Mr Meney said the longer-term plan was to release quolls in parts of mainland Australia.

“Our goal at Aussie Ark is to rewild the continent, to make the landscape look like it did hundreds of years ago, and the eastern quolls were certainly part of that landscape,” he said. -he declares.

“Aussie Ark have already been involved in a few outings on the south coast of NSW…in a fairly small area.

“I hope this is just the start of something much bigger.”

Two men look at the pouch of a quoll, a small marsupial.
Dean Reid and Tyler Gralton checking out a quoll cover.(Provided: Aussie Ark)

Young quols watched

This season’s joeys are born in a specific enclosure so that the animals can be carefully cared for and monitored.

Joeys are still tiny and won’t come out of the safety of their mother’s pockets until they are a few months old.

The hands of animal keepers, checking joeys in the pocket of an oriental quoll.
The guards check the pouch of an oriental quoll.(Provided: Aussie Ark)

“As is the case with marsupials, they are born extremely underdeveloped. They are pink, they have no fur and they are quite vulnerable,” Mr Meney said.

“We like to leave the female alone to raise the young in the pouch and check on them periodically.

“The exciting moment is when they leave the pouch and start spending time on mum’s back…they have fur at this stage and are incredibly cute as juveniles.”

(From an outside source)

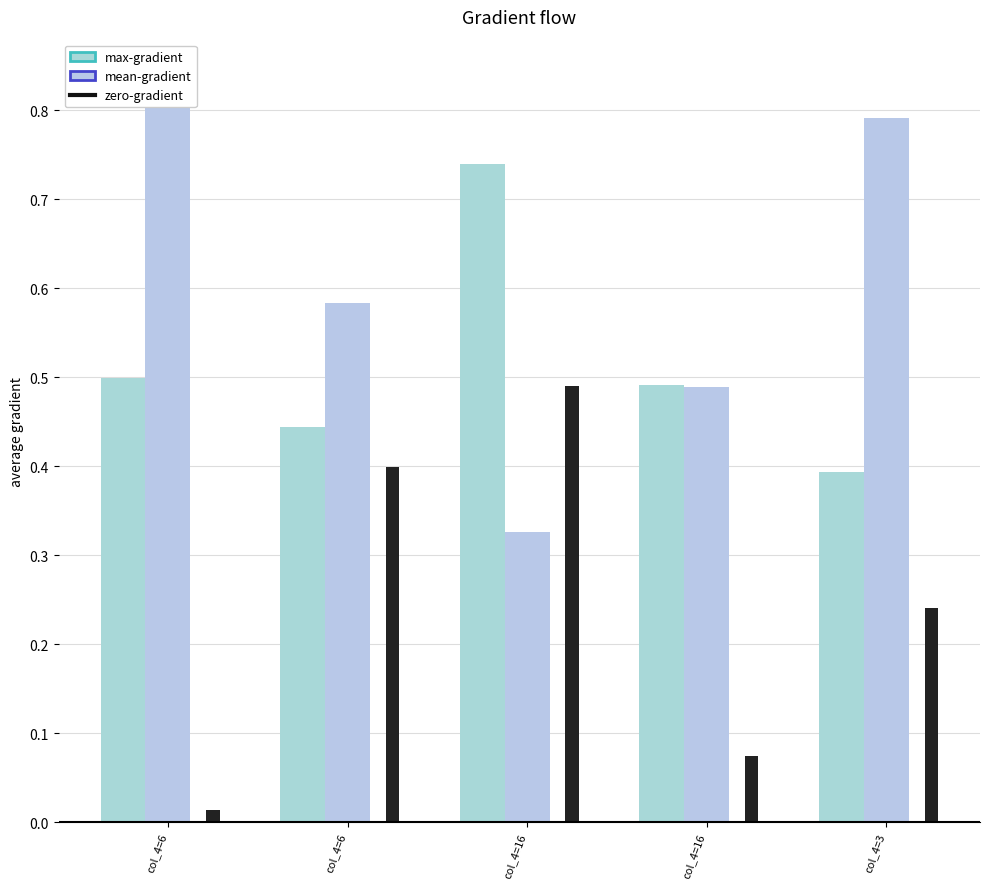

What is the value of the max-gradient bar at the 2nd from the left?

0.5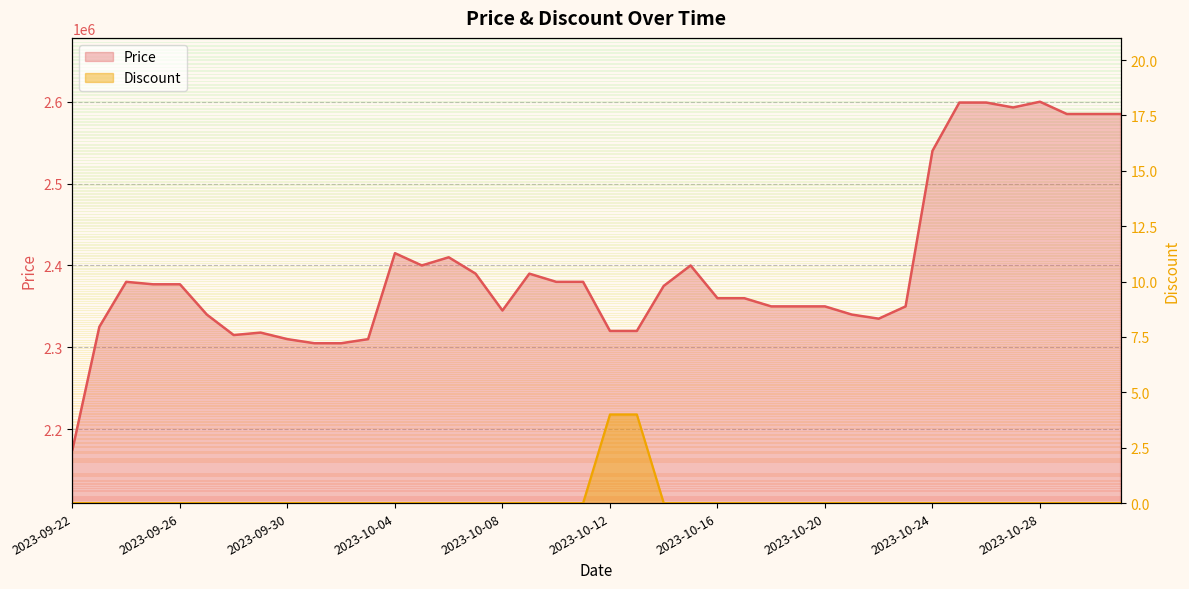

The Price series shows 2400000 at 2023-10-15. True or false?

True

A baby quoll, brown with white spots, curled up in a person's hands.
An oriental quoll joey from a previous breeding season – the last joeys will leave their mother’s pouch once they are about two months old.(Provided: Aussie Ark)

Encouragingly, there have also been some successful breedings among the quolls released in previous years in the larger sanctuary area.

“It’s really exciting,” Mr. Meney said.

“Our largest sanctuary is 400 hectares, so they are always released with radio-tracking collars.

“That way, even in our own sanctuary, we can keep an eye on them.”